- Your goal -
Your job is to copy every line in the material containing the word "this".

- Records to process -
═══

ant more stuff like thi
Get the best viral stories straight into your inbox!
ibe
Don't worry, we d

═══

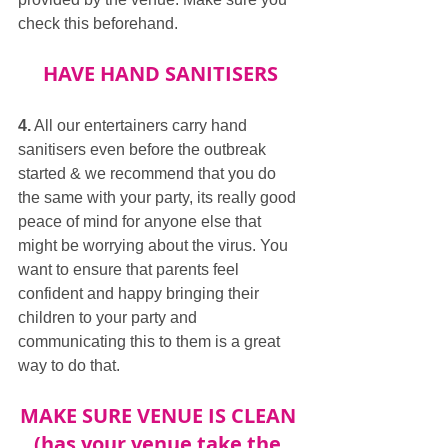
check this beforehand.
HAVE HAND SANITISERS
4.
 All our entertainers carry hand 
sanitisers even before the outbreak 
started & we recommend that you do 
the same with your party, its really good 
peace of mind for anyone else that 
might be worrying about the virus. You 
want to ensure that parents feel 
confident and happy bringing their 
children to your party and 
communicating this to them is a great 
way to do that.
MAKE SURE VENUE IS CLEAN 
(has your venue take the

═══

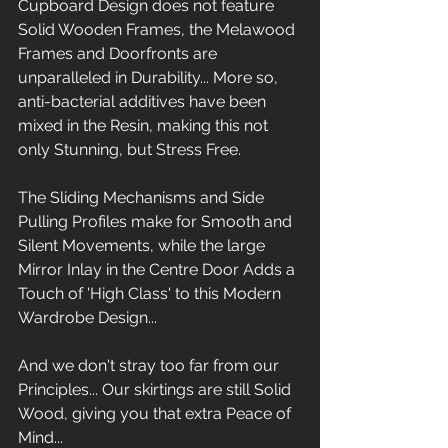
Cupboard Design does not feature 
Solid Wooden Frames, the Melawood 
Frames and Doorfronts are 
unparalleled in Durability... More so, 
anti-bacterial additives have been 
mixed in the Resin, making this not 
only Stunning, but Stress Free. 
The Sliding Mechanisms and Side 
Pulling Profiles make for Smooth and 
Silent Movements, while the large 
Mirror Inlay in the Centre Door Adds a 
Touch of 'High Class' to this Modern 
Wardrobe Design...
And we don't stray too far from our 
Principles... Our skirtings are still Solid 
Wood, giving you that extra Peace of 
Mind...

═══

- Answer section -
check this beforehand.
communicating this to them is a great 
mixed in the Resin, making this not 
Touch of 'High Class' to this Modern 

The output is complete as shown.